As far as content is concerned, Paauw does not say much that is new.  Still, he says what he says well.  His prose is elegant, beautiful, and sometimes even riveting.  I could almost feel the earthiness of the Bible as I read this book.  Paauw also draws from authors, scholars, and thinkers, such as N.T. Wright, Alan Segal, and Thomas Cahill.  (On Cahill, what Cahill has to say about the Jews conceiving of life as a story that has a purpose was beautiful.)  Paauw’s book is a book of substance.  Even if I did not learn anything dramatically new, I felt as if I were eating a hearty meal and was being reminded of important truths.

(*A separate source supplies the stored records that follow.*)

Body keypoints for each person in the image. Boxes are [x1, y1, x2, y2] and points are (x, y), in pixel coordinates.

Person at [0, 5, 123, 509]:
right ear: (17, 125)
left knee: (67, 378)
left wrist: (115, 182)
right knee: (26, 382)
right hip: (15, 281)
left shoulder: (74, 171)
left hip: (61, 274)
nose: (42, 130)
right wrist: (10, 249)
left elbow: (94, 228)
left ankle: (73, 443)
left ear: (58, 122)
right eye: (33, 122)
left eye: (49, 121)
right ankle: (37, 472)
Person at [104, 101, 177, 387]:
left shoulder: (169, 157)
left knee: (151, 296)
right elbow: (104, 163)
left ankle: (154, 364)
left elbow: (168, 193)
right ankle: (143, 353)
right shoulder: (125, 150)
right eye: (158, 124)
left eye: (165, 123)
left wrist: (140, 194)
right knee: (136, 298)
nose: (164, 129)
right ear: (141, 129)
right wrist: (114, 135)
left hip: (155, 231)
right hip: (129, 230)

Paauw was saying things that have gotten on my nerves when other Christians have said them.  In some cases, Paauw managed to present them in a manner that I found pleasing and insightful.  In other cases, the idea still rubbed me the wrong way, but I could see Paauw’s point.

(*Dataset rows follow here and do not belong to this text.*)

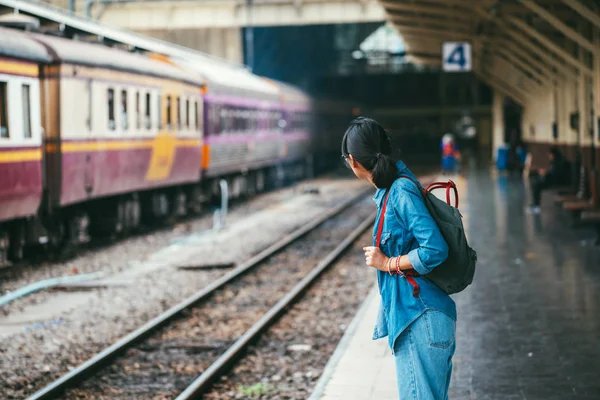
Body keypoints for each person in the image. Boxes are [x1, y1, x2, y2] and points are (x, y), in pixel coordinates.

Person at [341, 117, 456, 399]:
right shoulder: (390, 190)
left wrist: (387, 263)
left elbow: (435, 249)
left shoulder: (401, 191)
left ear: (353, 161)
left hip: (421, 317)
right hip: (417, 316)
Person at [527, 146, 571, 214]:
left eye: (550, 155)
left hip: (556, 182)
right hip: (554, 179)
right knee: (536, 182)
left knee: (537, 184)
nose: (549, 157)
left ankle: (536, 206)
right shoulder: (557, 161)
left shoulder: (558, 162)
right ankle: (535, 204)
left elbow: (555, 174)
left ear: (553, 154)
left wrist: (545, 173)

An example of the former concerns the contention by many Christians that the Bible is Christocentric: that it prepares the way, foreshadows, and even predicts Jesus Christ.  I have long felt that such an approach projects Christianity onto the Hebrew Bible, rather than allowing the Hebrew Scriptures to be themselves, with their own diverse perspectives.  Some Christians say that, if you’re not seeing Christ in the Hebrew Bible, then you are reading it wrong, to which I say that it is those who fail to see Christ in the Hebrew Bible who are reading what the text actually says.  These reservations notwithstanding, I actually liked what Paauw said on page 119: “And because the Bible is a Christocentric set of books, we cannot merely pick up fragments from just anywhere and presume they are God’s final answer.”  Maybe the Bible says diverse things, but what should we consider to be God’s final answer?  People may disagree on this, but I can understand Paauw’s point that it should be Christ.

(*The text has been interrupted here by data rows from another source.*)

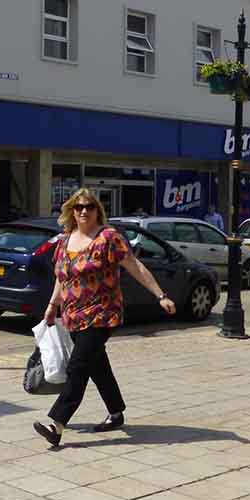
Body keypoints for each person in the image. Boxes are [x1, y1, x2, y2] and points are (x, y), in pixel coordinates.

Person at [33, 188, 177, 448]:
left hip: (102, 313)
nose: (83, 211)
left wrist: (160, 295)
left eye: (89, 206)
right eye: (78, 207)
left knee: (78, 367)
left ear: (98, 209)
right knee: (98, 366)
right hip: (73, 316)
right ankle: (116, 411)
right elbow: (62, 277)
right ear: (71, 211)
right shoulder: (66, 240)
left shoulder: (108, 238)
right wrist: (52, 306)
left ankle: (57, 424)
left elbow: (135, 266)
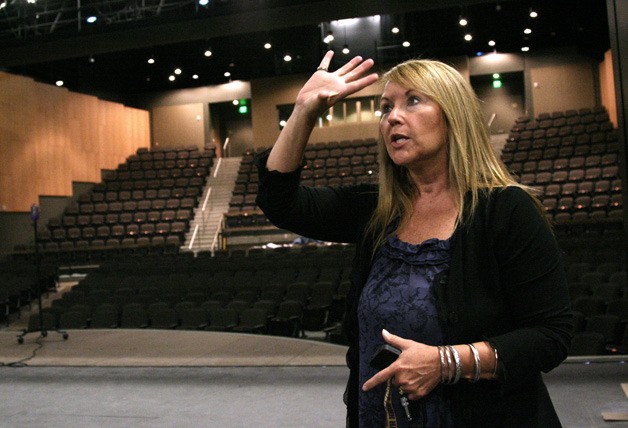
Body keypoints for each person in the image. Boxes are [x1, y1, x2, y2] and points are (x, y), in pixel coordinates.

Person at [255, 50, 573, 427]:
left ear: (453, 116)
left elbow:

As a socially-anxious loner who has difficulty fitting into Christian communities, I had problems with Paauw’s emphasis on community.  Like the people Paauw criticizes, I tend to emphasize my interior, personal spiritual journey.  I would also say that there is such a theme in the Bible—-of people’s walk with God as individuals, or their personal relationship with God.  At the same time, I have to agree with Paauw that there is also a communal focus in the Bible.  Whether that entirely overlaps with what Christian communitarians have to say is debatable, in my opinion.  (Where does the Bible say that we have to be in “deep community,” as many Christians say?  And is the idea that the church is a community foreshadowing the coming Kingdom of God actually in Scripture, or is it a theological interpretation that is being projected onto the Bible?)  Still, there is a lot in the Bible about loving others in the body of Christ.  I just wish that more Christian books acknowledged that there are personalities that are introverted, and that rigorously wrestled with how they can bring their strengths into the body of Christ: how they can be part of a community, while also being themselves.

I take some issue with Paauw’s discussion of the immortality of the soul.  I agree with his overall point the the Bible talks about God’s renewal of the physical cosmos and the resurrection of the dead.  Still, the immortality of the soul is a theme that occurs in Second Temple Jewish works; in my opinion, it is not a Christian emphasis that developed long after Jesus failed to return as a way to encourage people to fear a coming judgment or anticipate heavenly rewards immediately after their death.  (Paauw does not say this is how a belief in the immortal soul originated, but he argues that this is how it came to be stressed in Christianity, as he draws from Alan Segal.)  Paauw does well to stress the Bible’s earthly emphasis, and yet writings forming the historical background for the New Testament, and also statements in the New Testament itself, arguably have a more heavenly focus.

I received a complimentary review copy of this book from the publisher, in exchange for an honest review.